Damon Phillips to Serve as Co-Director of Tamer Center
On July 1, Damon Phillips, the James P. Gorman Professor of Business, will assume the role of co-director of Columbia Business School's Tamer Center for Social Enterprise. Professor Phillips is preceded in the role by Professor Ray Fisman, who has contributed significantly to the School’s social enterprise efforts for several years. Professor Phillips will serve alongside Bruce Usher, Executive in Residence and adjunct professor of finance and economics.
“It’s an honor to have the chance to be involved with something that can make as much of an impact as the Tamer Center,” Professor Phillips said. “I’m really excited about working with the team here.”
In his new role, Professor Phillips will lead research and curriculum, as well as develop connections and support, for the Tamer Center. Professor Usher will retain primary responsibility for working with the Tamer Center advisory board and the School's External Relations group, networking and providing support for the Tamer Center, advising students, leading event programming, and providing general administrative oversight. Professors Phillips and Usher will jointly design and implement program strategy.
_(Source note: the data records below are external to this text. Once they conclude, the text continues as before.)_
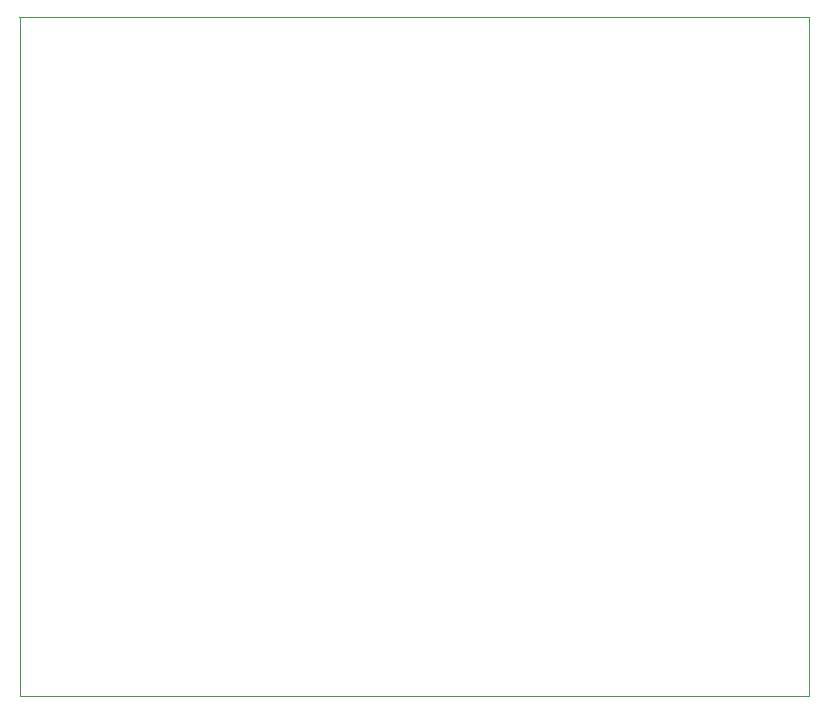
<source format=gko>
G04*
G04 #@! TF.GenerationSoftware,Altium Limited,Altium Designer,18.0.12 (696)*
G04*
G04 Layer_Color=16711935*
%FSLAX25Y25*%
%MOIN*%
G70*
G01*
G75*
%ADD122C,0.00100*%
D122*
X268650Y131500D02*
G03*
X268700Y131450I50J0D01*
G01*
X268650Y131500D02*
G03*
X268700Y131450I50J0D01*
G01*
Y357650D02*
G03*
X268650Y357600I0J-50D01*
G01*
X268700Y357650D02*
G03*
X268650Y357600I0J-50D01*
G01*
X531600Y131450D02*
G03*
X531650Y131500I0J50D01*
G01*
X531600Y131450D02*
G03*
X531650Y131500I0J50D01*
G01*
Y357600D02*
G03*
X531600Y357650I-50J0D01*
G01*
X531650Y357600D02*
G03*
X531600Y357650I-50J0D01*
G01*
X268700Y131450D02*
X531600Y131450D01*
Y131500D02*
Y357600D01*
X268700Y357600D02*
X531600Y357600D01*
X268700Y131500D02*
Y357600D01*
X268650Y131500D02*
Y357600D01*
X268700Y131500D02*
X531600Y131500D01*
X268700Y357650D02*
X531600Y357650D01*
X531650Y131500D02*
Y357600D01*
M02*

</source>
“My aspiration is for Columbia to be the preeminent place for social enterprise and to serve as a benchmark for other institutions,” Professor Phillips said. “That’s my goal. It’s going to mean that social enterprise is led not only by students, administration, faculty members, and alumni within Columbia Business School, but also through the strong connections across the University.”
Dean Glenn Hubbard praised the work of Professors Phillips and Usher, adding: “Undoubtedly, under Damon and Bruce’s leadership, the Tamer Center will foster new partnerships and shape and support the next generation of leaders who can apply management and business thinking to social enterprise.”
At Columbia, Professor Phillips has taught the MBA course Organizational Change, which focuses on how organizations change and how to be an agent of change within a company, as well as Introduction to Venturing, which focuses on entrepreneurship. Professor Phillips joined Columbia’s Management Division in 2011. Previously, he was the Jeffrey Breakenridge Keller Professor of Organizations and Strategy at the University of Chicago Booth School of Business.
The Tamer Center, made possible through a transformative endowment gift from Sandra and Tony Tamer, aims to develop a new generation of business leaders who understand how management can contribute to, enhance, and impact society and the environment. To fulfill its mission, the center established the Tamer Fund for Social Ventures, which provides $25,000 seed grants to vetted social ventures; enhanced the Loan Assistance Program; broadened the Summer Fellowship Program; developed a Social Entrepreneurs Network; and supports entrepreneurs at the Columbia Startup Lab. As the strategic hub for all social enterprise and social entrepreneurship activities at Columbia, the center is poised to play a significant role in furthering the field not just at the School, but across the greater University — and throughout the world — as well.